Evaluation of two common source estimation measurement strategies using large-eddy simulation of plume dispersion under neutral atmospheric conditions

Abstract

Abstract. This study uses large-eddy simulations (LESs) to evaluate two widely used observational techniques that estimate point source emissions. We evaluate the use of car measurements perpendicular to the wind direction and the commonly used Other Test Method 33A (OTM 33A). The LES study simulates a plume from a point source released into a stationary, homogeneous, and neutral atmospheric surface layer over flat terrain. This choice is motivated by our ambition to validate the observational methods under controlled conditions where they are expected to perform well since the sources of uncertainties are minimized. Three plumes with different release heights were sampled in a manner that mimics sampling according to car transects and the stationary OTM 33A. Subsequently, source strength estimates are compared to the true source strength used in the simulation. Standard deviations of the estimated source strengths decay proportionally to the inverse of the square root of the number of averaged transects, showing statistical independence of individual samples. The analysis shows that for the car transect measurements at least 15 repeated measurement series need to be averaged to obtain a source strength within 40 % of the true source strength. For the OTM 33A analysis, which recommends measurements within 200 m of the source, the estimates of source strengths have similar values close to the source, which is caused by insufficient dispersion of the plume by turbulent mixing close to the source.
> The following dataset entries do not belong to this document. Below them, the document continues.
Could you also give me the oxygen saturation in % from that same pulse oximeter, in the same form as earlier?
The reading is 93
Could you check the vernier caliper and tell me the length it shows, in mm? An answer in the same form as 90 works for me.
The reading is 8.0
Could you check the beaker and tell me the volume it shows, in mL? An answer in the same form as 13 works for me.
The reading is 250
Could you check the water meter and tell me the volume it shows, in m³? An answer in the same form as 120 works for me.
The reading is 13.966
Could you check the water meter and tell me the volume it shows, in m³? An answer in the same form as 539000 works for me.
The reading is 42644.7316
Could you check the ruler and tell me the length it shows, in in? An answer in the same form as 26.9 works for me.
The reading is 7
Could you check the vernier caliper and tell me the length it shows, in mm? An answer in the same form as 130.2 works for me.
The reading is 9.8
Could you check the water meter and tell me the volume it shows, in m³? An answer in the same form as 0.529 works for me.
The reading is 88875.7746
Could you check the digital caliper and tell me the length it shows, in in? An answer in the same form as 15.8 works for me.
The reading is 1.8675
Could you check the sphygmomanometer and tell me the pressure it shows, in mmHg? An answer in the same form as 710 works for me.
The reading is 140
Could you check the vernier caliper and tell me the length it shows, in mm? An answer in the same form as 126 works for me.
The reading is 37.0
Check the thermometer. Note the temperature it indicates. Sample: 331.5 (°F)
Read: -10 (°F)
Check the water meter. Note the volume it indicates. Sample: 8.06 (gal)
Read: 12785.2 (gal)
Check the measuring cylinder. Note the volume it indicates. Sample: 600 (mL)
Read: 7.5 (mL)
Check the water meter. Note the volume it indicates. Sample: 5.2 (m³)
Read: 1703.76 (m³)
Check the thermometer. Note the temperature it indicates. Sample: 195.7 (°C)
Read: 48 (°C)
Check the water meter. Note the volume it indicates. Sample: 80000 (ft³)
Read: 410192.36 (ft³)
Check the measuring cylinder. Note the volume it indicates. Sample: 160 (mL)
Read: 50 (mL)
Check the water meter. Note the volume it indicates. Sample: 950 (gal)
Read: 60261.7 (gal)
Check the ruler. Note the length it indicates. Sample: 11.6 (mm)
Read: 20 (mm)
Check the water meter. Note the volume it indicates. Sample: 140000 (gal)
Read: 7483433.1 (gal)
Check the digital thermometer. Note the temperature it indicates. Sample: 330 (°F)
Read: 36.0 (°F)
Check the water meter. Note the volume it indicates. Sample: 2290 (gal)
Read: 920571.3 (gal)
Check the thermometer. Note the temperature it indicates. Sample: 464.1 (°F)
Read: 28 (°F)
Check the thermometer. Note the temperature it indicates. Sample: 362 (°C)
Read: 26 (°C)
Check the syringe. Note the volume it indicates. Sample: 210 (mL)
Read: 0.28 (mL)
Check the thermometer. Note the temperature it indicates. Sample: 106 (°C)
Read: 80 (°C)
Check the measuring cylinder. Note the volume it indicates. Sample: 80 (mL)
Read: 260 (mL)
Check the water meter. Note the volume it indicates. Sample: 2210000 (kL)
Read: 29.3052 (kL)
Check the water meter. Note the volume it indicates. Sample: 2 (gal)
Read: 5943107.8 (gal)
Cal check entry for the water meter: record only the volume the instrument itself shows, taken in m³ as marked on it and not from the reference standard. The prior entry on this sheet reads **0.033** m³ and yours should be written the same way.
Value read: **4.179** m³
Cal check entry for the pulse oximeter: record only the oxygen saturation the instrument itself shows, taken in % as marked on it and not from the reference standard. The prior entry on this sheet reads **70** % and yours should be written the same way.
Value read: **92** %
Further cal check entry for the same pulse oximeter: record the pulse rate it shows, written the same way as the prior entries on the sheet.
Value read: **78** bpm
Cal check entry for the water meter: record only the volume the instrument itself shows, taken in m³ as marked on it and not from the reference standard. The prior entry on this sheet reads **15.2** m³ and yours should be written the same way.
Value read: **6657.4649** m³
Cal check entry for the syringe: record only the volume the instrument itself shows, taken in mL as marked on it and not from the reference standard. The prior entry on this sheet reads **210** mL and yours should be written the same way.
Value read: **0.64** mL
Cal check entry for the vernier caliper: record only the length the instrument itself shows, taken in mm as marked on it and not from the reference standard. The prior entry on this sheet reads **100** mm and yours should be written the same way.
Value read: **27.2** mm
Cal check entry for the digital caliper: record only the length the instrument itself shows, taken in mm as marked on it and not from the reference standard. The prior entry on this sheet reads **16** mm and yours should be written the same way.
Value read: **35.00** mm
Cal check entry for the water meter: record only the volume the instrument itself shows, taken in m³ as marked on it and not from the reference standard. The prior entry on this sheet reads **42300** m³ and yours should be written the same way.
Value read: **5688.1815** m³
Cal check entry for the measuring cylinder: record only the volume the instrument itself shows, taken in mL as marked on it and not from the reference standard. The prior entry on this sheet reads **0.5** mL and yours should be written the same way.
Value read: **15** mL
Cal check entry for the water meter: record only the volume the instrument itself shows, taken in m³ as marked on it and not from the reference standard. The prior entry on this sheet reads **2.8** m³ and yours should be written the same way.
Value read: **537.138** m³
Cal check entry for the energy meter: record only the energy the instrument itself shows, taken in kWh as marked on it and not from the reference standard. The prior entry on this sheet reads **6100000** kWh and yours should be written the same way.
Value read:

Additionally, the derived source strength is substantially overestimated with OTM 33A. This overestimation is driven by the proposed OTM 33A dispersion coefficients, which are too large for this specific case. This suggests that the conditions under which the OTM 33A dispersion constants were derived were likely influenced by motions with length scales beyond the scale of the surface layer. Lastly, our simulations indicate that, due to wind-shear effects, the position of the time-averaged centerline of the plumes may differ from the plume emission height. This mismatch can be an additional source of error if a Gaussian plume model (GPM) is used to interpret the measurement. In the case of the car transect measurements, a correct source estimate then requires an adjustment of the source height in the GPM.